Quoted passage »
Horror stories from those responsible for programming the Obamacare website have come to light in recent days.
The administration’s healthcare showcase did nothing but cause extreme stress, gross fatigue and a flurry of nerve-racking last-minute changes requested by the many sub-contractors involved in the Rube Goldberg project.
The Associated Press has found that a review of the technical specifics of the massive project were a “mind-numbingly complex system put together by harried programmers who pushed out a final product that congressional investigators said was tested by the government and not private developers with more expertise.”
Many of the project developers spoke to the AP on condition of anonymity fearing they would be fired. More than a few of the senior management of the website development had serious doubts the project could ever be finished in the allotted time.
Website builders saw red flags for months and no one from HHS or the White House raised a finger of concern.
AP revealed that the internal architectural diagrams showed the system's complexity. It was obvious to those responsible for the project’s completion that the plan and the timing were “unrealistic.”
The system is supposed to connect to other federal computer networks, including ones at the Social Security Administration, IRS, Veterans Administration, Office of Personnel Management and the Peace Corps.
That has not happened.
More interesting information has come to light from the The Washington Post that says the Obama administration were well aware Healthcare.gov would collapse under the pressure of high traffic, but the administration pressed ahead with the Oct. 1 roll out.
Those working on the project were bracing for its collapse while HHS officials put a happy face on the website knowing full well it would never work. "We named it the tyranny of the Oct. 1 date," one of the programmers told the newspaper.
The government was warned by a testing group made up of insurers that the system was riddled with problems, including the way the exchange handled enrollment, federal subsidies, and the security of consumers' personal information, according to The Post.
Key testing did not begin until September 26, four days before the roll-out was to begin.

(Short-answer chart tasks)
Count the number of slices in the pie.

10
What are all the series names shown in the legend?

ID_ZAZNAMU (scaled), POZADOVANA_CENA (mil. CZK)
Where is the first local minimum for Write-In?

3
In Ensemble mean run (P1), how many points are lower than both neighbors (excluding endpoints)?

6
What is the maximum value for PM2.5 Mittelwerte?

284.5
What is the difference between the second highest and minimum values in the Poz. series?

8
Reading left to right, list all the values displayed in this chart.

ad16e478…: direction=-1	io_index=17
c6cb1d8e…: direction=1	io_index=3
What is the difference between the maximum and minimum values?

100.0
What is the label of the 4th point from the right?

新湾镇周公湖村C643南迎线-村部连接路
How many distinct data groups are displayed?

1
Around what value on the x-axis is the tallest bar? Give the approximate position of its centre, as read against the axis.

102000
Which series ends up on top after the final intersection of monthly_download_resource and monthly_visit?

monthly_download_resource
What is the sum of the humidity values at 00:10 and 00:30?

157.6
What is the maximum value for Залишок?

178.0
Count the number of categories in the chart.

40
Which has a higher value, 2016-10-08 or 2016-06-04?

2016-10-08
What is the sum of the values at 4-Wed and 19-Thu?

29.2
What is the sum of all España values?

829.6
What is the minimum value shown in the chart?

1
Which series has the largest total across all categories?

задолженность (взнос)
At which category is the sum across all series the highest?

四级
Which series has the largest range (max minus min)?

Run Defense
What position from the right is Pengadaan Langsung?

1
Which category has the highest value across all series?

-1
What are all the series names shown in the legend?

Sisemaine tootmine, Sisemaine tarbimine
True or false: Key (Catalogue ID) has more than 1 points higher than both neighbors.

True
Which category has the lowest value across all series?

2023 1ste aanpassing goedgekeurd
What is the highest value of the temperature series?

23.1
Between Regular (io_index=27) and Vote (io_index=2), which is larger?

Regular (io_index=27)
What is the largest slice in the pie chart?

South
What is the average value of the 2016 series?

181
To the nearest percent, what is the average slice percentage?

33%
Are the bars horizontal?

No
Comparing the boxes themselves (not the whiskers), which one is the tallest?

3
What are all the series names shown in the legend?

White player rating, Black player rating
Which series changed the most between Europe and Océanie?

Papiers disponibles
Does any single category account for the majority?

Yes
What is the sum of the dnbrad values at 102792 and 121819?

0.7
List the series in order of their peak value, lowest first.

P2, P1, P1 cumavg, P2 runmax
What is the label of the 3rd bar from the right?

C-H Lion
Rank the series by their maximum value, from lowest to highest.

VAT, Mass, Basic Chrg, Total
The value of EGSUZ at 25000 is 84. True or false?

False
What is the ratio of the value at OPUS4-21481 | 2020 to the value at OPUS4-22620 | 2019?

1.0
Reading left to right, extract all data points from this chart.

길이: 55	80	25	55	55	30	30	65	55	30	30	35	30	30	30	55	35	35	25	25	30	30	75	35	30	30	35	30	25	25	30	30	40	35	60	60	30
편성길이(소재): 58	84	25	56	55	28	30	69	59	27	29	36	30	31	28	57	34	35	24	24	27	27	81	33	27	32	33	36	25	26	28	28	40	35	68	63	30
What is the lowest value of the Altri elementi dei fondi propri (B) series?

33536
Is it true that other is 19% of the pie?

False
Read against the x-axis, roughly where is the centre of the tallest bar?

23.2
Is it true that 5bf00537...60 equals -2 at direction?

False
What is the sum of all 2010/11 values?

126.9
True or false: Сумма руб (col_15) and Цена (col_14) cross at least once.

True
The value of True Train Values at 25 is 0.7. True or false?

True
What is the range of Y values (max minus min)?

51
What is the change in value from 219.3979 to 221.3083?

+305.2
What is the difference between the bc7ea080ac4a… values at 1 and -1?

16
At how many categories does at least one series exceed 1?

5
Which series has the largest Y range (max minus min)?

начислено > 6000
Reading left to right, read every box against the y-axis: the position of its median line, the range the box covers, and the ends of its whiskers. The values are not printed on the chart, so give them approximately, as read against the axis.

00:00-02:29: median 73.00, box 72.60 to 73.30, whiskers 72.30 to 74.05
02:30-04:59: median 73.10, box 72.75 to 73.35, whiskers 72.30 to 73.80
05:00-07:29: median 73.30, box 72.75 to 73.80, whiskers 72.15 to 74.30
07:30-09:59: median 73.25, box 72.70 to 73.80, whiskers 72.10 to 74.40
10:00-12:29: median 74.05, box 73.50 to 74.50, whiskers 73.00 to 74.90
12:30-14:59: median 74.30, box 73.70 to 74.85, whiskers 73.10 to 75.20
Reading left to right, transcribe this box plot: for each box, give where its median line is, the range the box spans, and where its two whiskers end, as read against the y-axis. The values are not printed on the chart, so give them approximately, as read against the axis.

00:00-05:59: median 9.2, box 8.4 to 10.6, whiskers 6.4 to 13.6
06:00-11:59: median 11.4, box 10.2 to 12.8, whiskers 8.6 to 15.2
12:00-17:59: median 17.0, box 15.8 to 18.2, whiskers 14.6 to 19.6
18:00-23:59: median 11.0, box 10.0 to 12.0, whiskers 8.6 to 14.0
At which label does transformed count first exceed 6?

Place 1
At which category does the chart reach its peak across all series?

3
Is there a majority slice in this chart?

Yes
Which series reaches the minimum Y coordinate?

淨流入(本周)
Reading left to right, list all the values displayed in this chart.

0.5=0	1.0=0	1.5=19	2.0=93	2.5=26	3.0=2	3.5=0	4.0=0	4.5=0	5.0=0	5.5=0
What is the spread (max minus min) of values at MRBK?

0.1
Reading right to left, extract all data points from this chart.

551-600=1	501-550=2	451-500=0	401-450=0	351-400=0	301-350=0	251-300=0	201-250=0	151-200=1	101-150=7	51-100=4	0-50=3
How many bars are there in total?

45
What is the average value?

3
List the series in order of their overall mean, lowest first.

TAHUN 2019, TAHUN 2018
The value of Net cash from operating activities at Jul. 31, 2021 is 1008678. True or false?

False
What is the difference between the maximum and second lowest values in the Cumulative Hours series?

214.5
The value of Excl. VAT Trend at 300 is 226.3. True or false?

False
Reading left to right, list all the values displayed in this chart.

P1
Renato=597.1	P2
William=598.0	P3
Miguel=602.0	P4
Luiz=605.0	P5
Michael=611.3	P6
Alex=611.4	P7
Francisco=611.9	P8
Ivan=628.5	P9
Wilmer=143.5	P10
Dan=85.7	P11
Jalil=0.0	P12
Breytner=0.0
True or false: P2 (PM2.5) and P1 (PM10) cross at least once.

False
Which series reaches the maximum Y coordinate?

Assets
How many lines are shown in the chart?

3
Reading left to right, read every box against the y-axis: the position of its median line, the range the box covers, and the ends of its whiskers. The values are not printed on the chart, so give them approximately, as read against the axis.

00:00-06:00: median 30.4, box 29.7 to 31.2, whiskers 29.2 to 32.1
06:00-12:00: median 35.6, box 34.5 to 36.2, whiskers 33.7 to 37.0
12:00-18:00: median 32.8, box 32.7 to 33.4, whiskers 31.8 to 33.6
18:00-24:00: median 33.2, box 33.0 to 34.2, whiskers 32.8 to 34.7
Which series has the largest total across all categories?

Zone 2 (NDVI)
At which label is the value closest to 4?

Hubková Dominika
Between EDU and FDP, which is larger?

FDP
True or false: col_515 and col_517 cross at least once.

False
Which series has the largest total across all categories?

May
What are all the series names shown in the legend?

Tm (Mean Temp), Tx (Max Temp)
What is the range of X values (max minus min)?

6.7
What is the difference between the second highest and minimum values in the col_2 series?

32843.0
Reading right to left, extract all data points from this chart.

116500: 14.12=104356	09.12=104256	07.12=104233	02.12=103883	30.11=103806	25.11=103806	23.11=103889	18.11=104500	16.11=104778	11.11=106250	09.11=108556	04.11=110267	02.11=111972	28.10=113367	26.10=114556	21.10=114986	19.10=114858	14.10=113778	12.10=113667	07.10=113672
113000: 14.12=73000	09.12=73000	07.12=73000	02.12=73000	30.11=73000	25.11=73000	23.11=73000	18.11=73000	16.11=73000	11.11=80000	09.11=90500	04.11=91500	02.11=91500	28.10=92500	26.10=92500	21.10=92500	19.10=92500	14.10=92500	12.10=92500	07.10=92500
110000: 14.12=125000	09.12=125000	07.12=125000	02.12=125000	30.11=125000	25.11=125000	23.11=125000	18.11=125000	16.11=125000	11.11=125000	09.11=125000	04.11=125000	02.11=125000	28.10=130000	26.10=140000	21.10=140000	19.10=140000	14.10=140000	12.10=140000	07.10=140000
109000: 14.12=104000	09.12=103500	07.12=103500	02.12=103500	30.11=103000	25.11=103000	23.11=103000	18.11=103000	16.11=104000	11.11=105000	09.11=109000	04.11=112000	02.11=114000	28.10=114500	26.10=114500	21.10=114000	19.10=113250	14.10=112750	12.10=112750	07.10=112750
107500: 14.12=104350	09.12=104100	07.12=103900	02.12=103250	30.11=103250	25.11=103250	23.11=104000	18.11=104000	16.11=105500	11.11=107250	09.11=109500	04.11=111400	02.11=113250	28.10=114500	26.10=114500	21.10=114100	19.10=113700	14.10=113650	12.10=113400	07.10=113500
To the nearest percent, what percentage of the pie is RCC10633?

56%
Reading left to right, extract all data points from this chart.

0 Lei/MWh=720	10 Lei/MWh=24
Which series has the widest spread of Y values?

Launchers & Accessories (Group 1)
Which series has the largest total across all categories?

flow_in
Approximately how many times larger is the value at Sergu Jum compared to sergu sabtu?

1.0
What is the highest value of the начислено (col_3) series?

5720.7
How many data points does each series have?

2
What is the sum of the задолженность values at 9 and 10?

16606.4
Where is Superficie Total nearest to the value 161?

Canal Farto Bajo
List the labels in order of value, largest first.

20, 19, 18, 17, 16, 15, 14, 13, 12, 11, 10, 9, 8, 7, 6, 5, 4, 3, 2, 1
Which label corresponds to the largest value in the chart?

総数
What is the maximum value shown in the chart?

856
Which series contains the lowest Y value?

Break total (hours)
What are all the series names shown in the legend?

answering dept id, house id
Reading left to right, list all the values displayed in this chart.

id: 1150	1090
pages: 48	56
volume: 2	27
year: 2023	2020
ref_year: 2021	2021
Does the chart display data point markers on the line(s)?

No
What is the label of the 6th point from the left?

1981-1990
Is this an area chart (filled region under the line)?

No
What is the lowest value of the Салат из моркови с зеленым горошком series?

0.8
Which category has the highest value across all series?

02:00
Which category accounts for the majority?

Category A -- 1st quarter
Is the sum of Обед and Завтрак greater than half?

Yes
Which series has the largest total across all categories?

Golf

Task requirements »
A: Can you restate the stretch of the Obamacare website article from "More interesting information" through "was to begin.", substituting "health plans" for "insurers"?
B: Answer these questions from the Obamacare website article:
(i) On what condition did many of the project developers speak to the AP?
(ii) What did one programmer tell the newspaper they named it?
(iii) On what date did key testing begin?

Results for each task »
A:
More interesting information has come to light from the The Washington Post that says the Obama administration were well aware Healthcare.gov would collapse under the pressure of high traffic, but the administration pressed ahead with the Oct. 1 roll out.
Those working on the project were bracing for its collapse while HHS officials put a happy face on the website knowing full well it would never work. "We named it the tyranny of the Oct. 1 date," one of the programmers told the newspaper.
The government was warned by a testing group made up of health plans that the system was riddled with problems, including the way the exchange handled enrollment, federal subsidies, and the security of consumers' personal information, according to The Post.
Key testing did not begin until September 26, four days before the roll-out was to begin.

B:
(i) On condition of anonymity.
(ii) "the tyranny of the Oct. 1 date"
(iii) September 26.